When Foster accepted the Cecil B. DeMille Award for lifetime achievement in motion pictures, she used her speech to address rumors about her sexuality and to plead for her privacy.
“I already did my coming out about a thousand years ago back in the Stone Age, in those very quaint days when a fragile young girl would open up to trusted friends and family and co-workers and then gradually, proudly to everyone who knew her, to everyone she actually met,” Foster said in her speech.
“But now I’m told, apparently, that every celebrity is expected to honor the details of their private life with a press conference, a fragrance and a prime-time reality show. You know, you guys might be surprised, but I am not Honey Boo Boo Child. No, I’m sorry, that’s just not me. It never was and it never will be,” Foster continued.
Foster tells The New York Times she scripted the speech because she wanted to get her message across correctly.
“Every word. I didn’t want to get it wrong,” Foster says.

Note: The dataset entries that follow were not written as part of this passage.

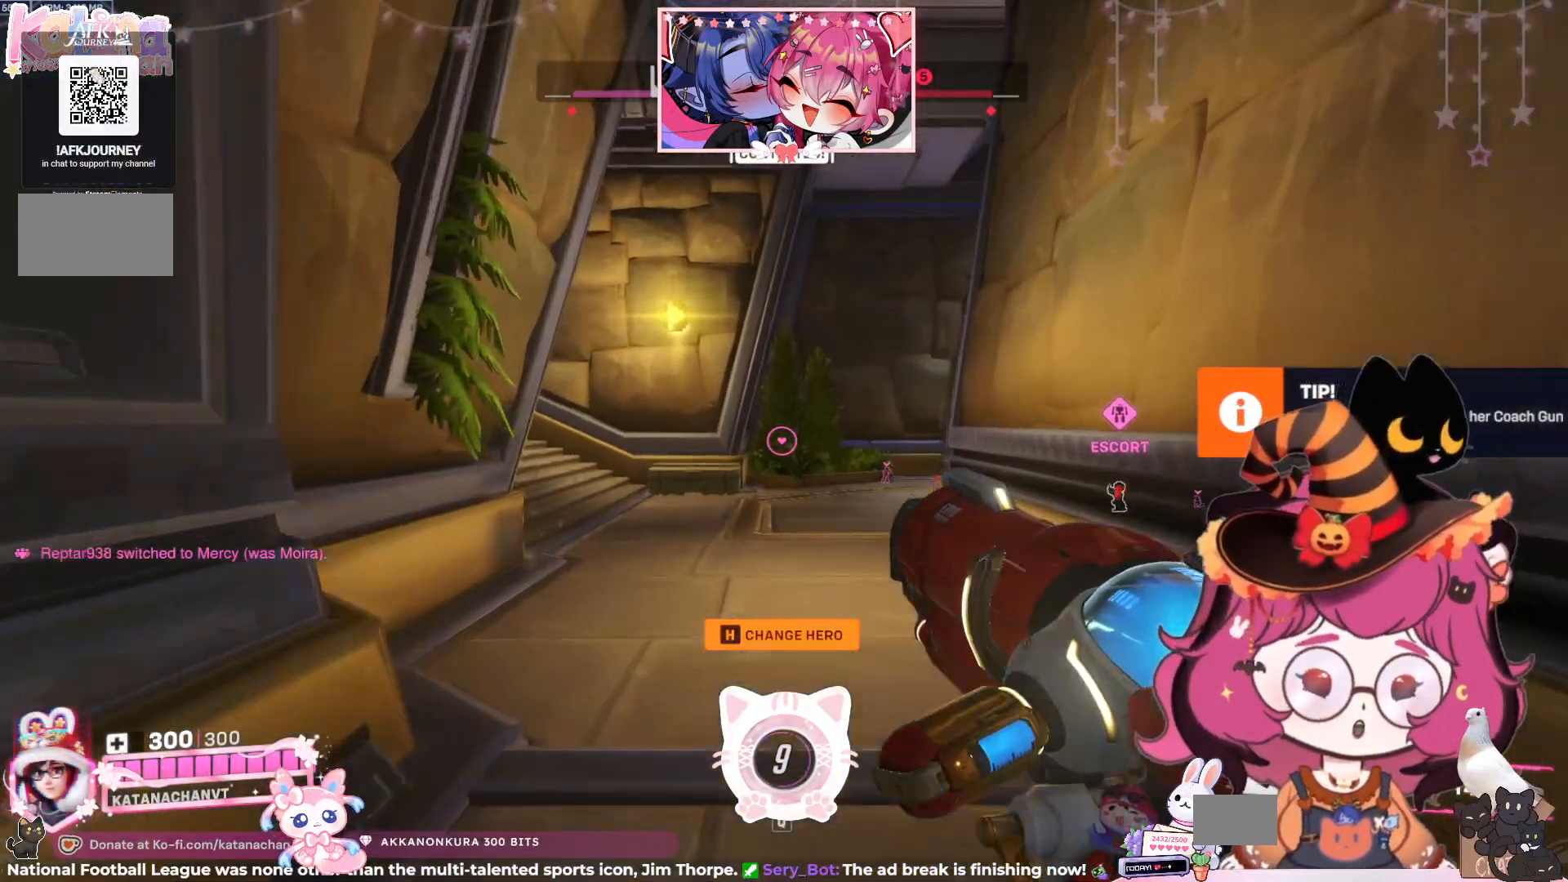
{"keys": ["w"], "mouse": [], "events": []}
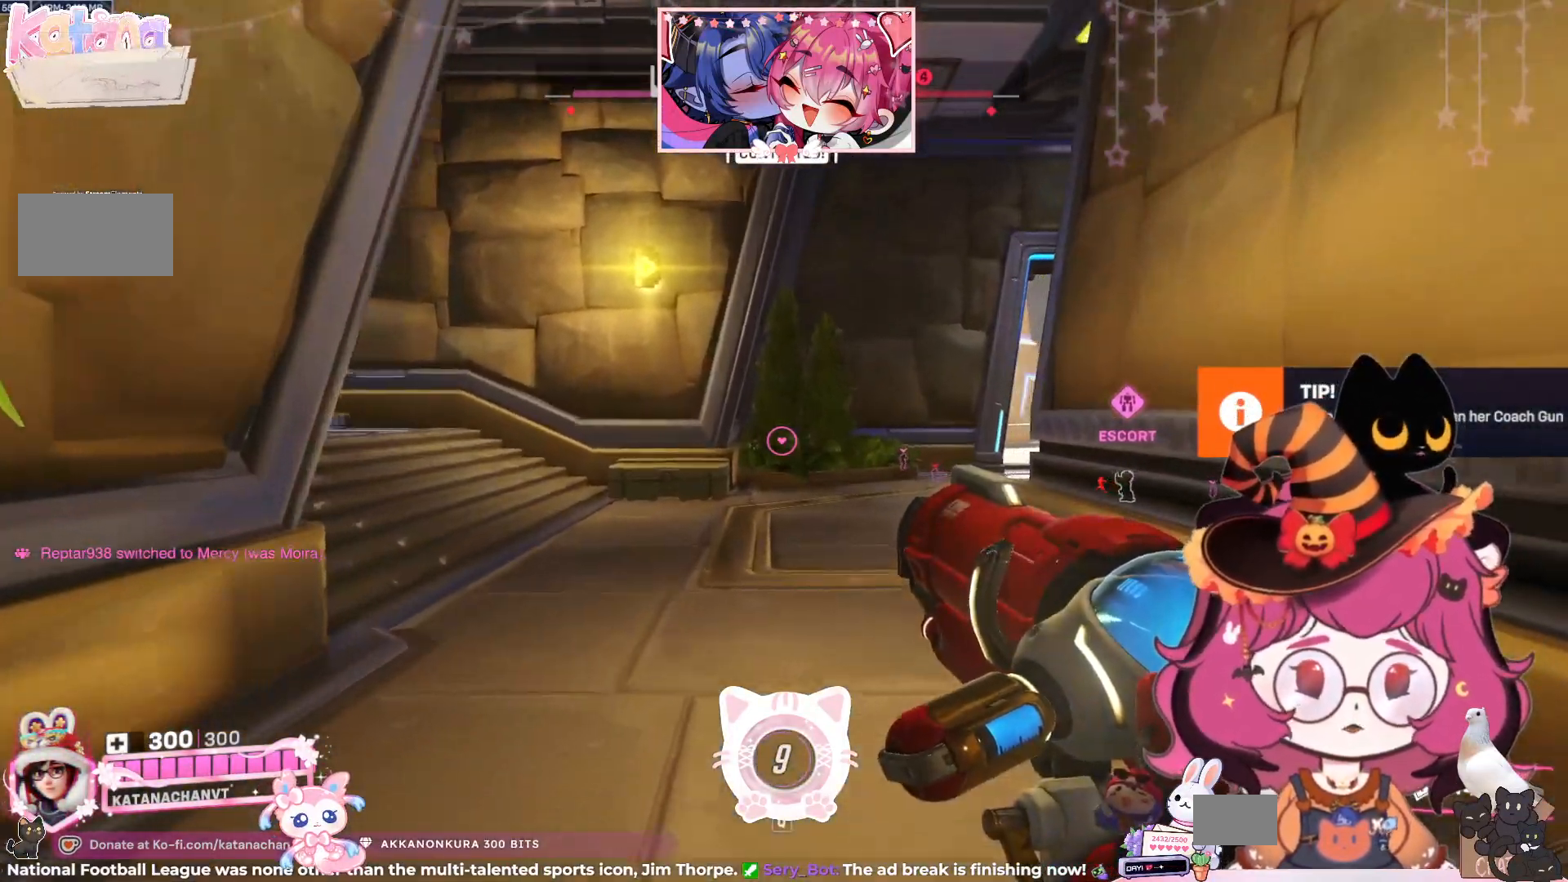
{"keys": ["w"], "mouse": [], "events": []}
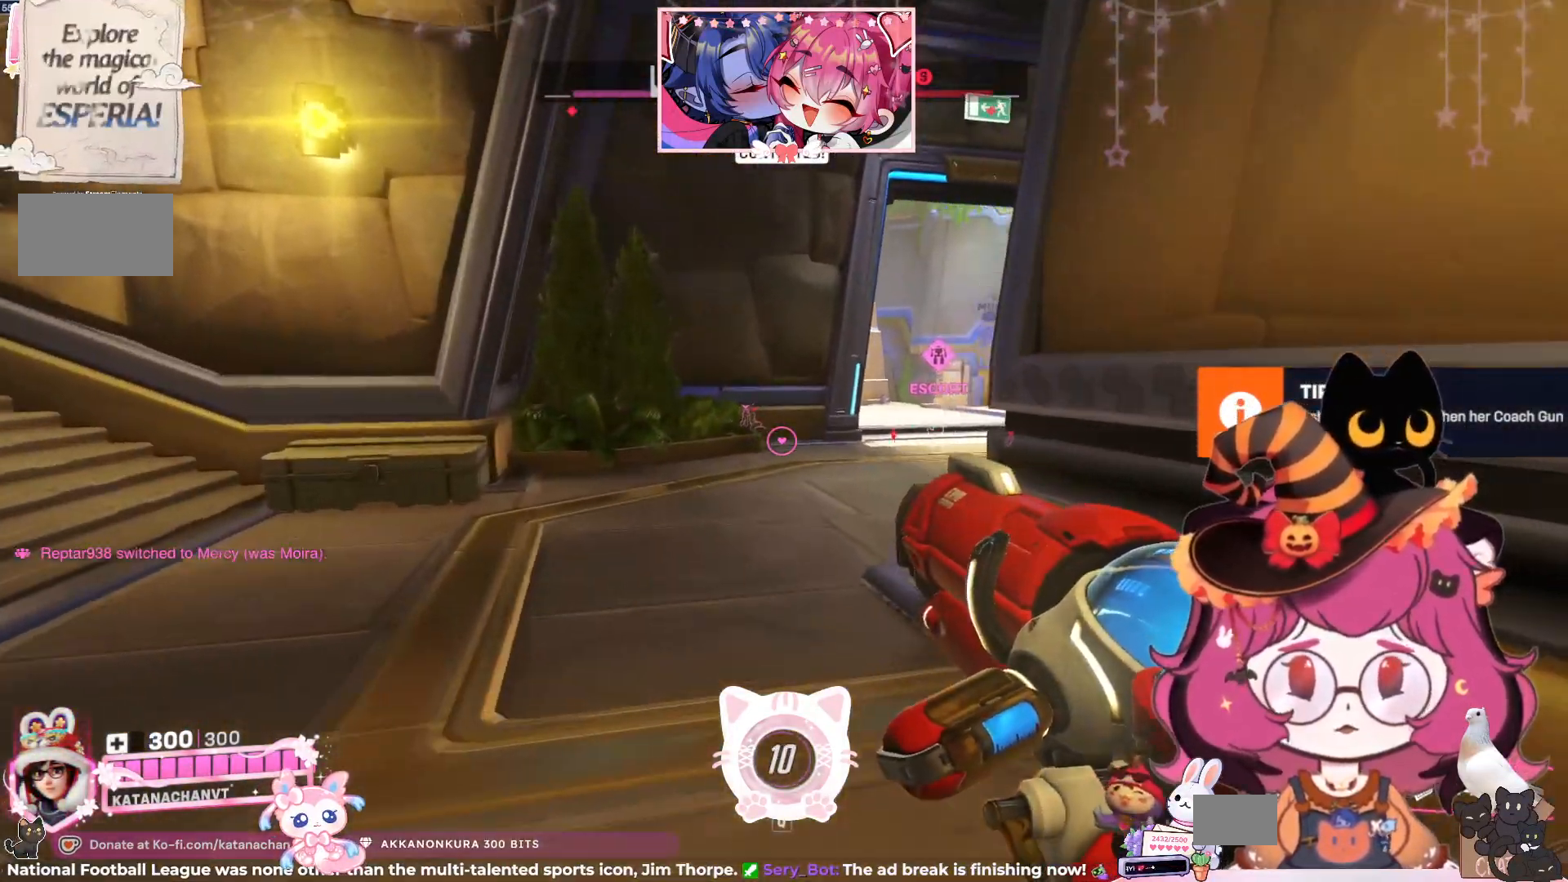
{"keys": ["w"], "mouse": [], "events": []}
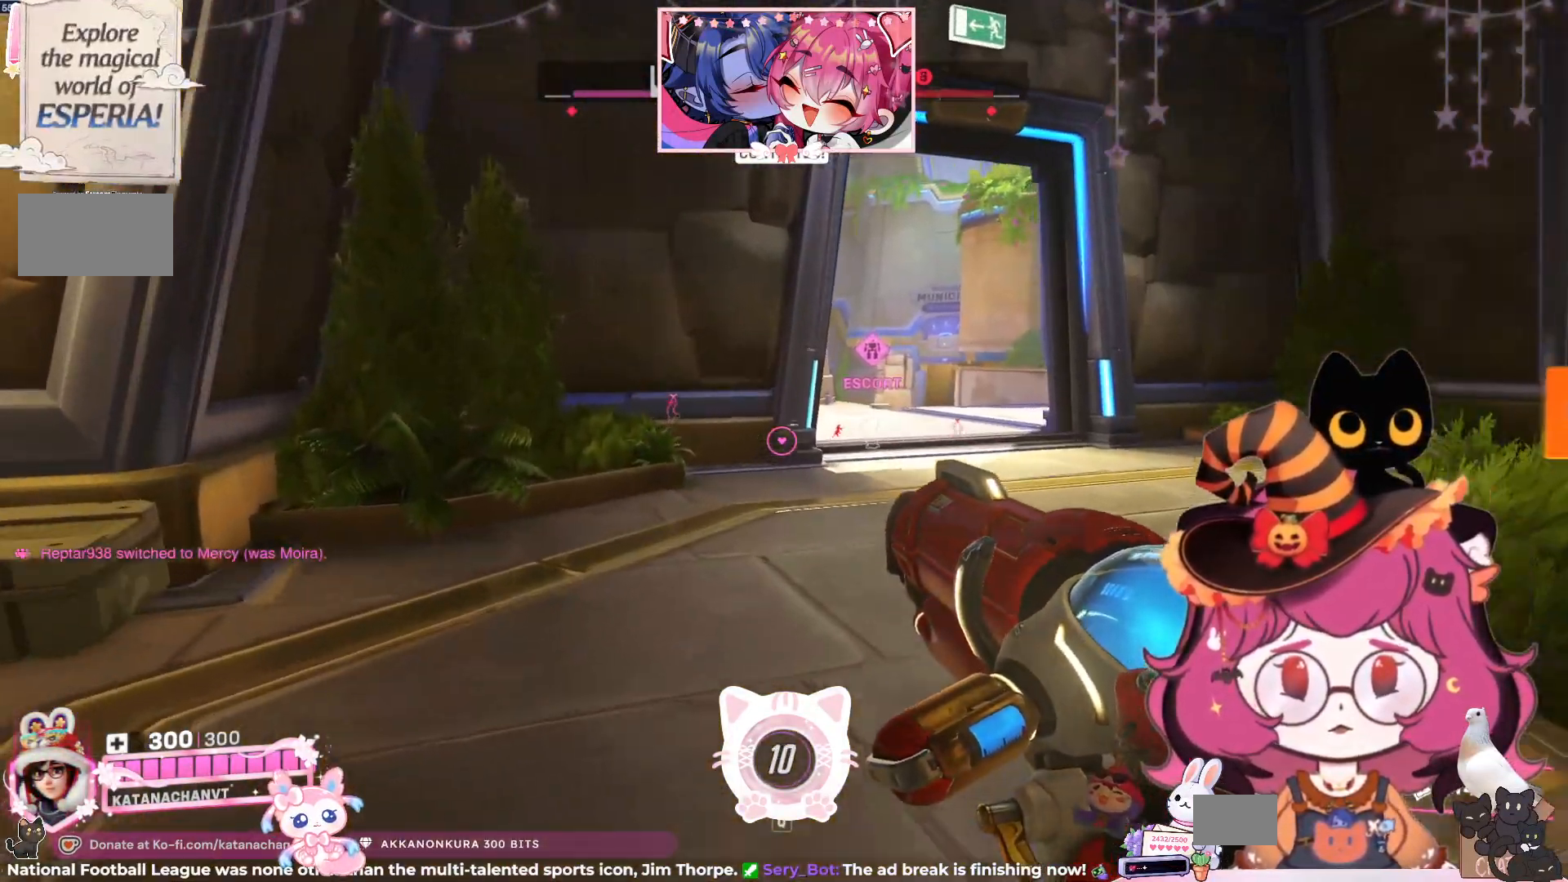
{"keys": ["d", "w"], "mouse": [], "events": [[217, "d", "down"]]}
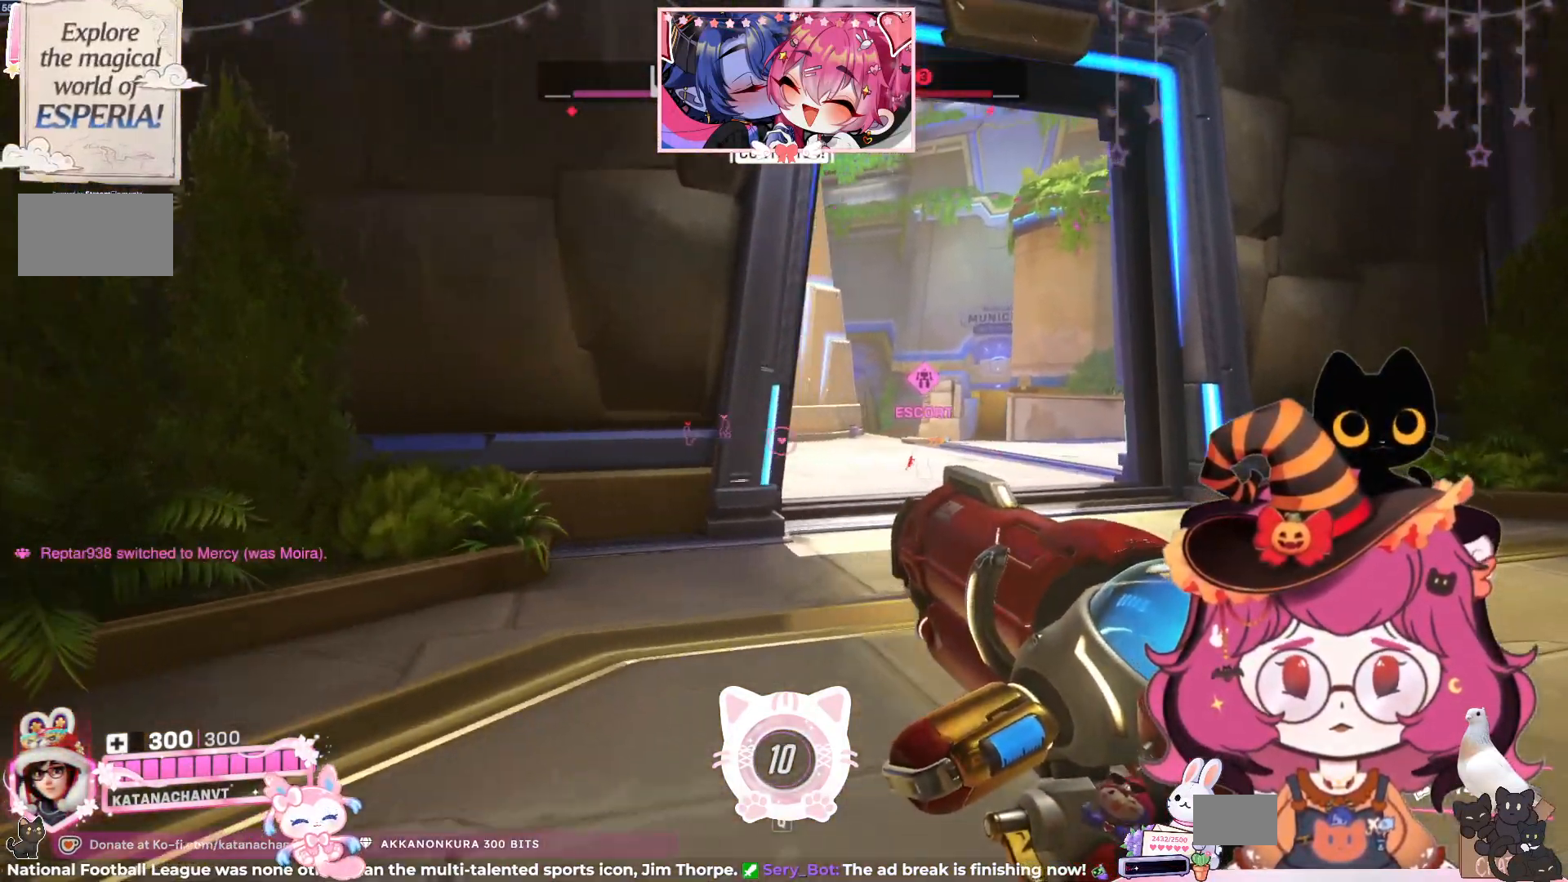
{"keys": ["d", "w"], "mouse": [], "events": []}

Her plea for privacy is something that is still important to her and Foster says she won’t talk about people in her private life.
“I never will talk about marriage and friends. There are only so many steps I can take to protect people I love. There’s only so much I can do to keep them safe. It’s kind of a horrible feeling to know that if somebody’s close to you, you put them in danger of being hurt, of being sullied — trivialized — just by virtue of knowing you,” Foster told The New York Times.
Although the speech wasn’t clear exactly what the actress was referring to, Foster says she wants to keep it that way.
“Everything I have to say on that subject, I said that night. I can be vague. Vague is moving to me,” Foster says.